Currently the credit for each qualifying child is $1,000.

As in personal exemption, the credit is phased-out if gross income is higher than:
• Married Filing Jointly   $110,000
• Married Filing Separately  $  55,000
• All others     $  75,000

  

Child and Dependent Care Credit

One more credit that is available for a taxpayer who supports dependant is the Child and Dependent Care Credit. This credit can be claimed by a taxpayer who pays someone to care for his or her dependent under age 13 or a disabled dependent so that he or she could work or look for work.

 

 The criteria you must meet to qualify for the Child and Dependent Care Credit are:

 

·         You must have paid for dependent care expenses so that you could work or look for work.

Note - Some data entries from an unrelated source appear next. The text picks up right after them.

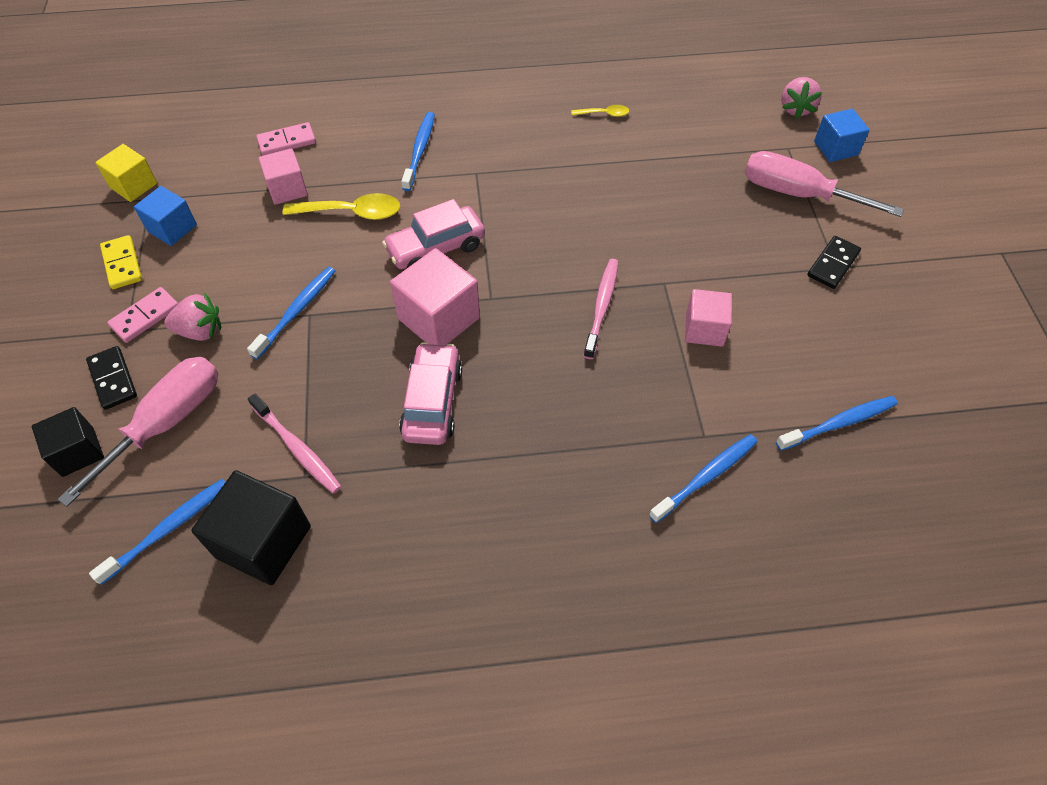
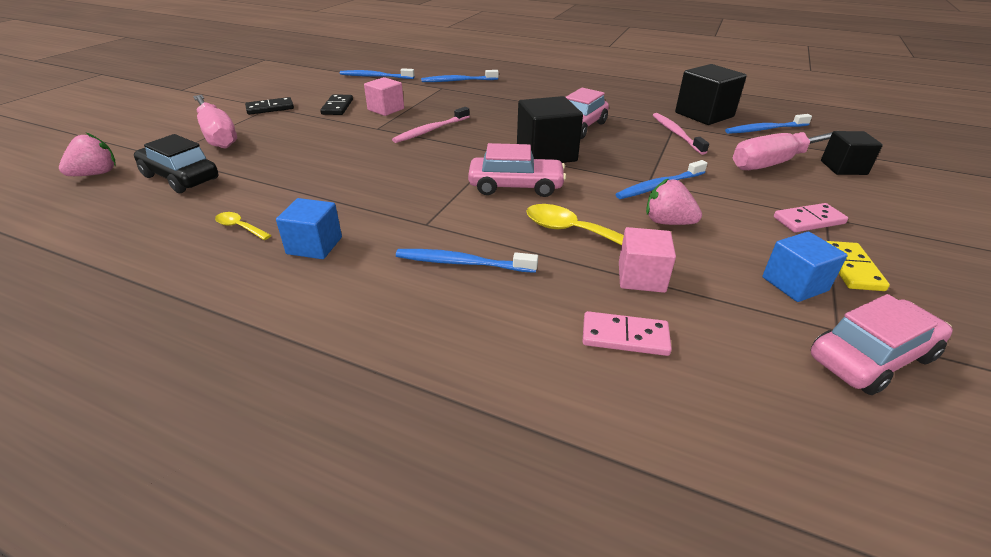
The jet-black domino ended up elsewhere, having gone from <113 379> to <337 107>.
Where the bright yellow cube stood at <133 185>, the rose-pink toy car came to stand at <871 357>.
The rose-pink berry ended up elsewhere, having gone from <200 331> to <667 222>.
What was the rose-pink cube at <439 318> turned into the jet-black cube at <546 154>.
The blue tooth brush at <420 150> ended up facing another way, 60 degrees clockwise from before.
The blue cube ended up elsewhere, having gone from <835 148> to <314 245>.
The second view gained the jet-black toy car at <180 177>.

·         If married, your spouse must work full or part time or be a full time

·         Provide for more than half of the qualifying dependent’s support

·         Pay qualifying expenses in excess of any tax free reimbursements from your employer

·         Disclose on your tax return the name, address, and taxpayer identification number of the child care provider

 

The credit is calculated as % of your qualifying expenses and capped at $3,000 for the first child and up to $6,000 2 or more qualifying dependants. The % of credit out of the qualifying expenses starts at 35% with gross income of $15,000 or less and goes down to 20% as the gross income increases.

 

 

Conclusion

 

Dependants allow you as a taxpayer to benefit from various tax deductions, tax credits and lower tax rates. However, understanding who qualifies as dependant is not a simple task since each tax benefit defines dependant differently. This article helps you to sort out the various definitions of dependants and assists you in maximizing your tax benefits that relate to your dependants.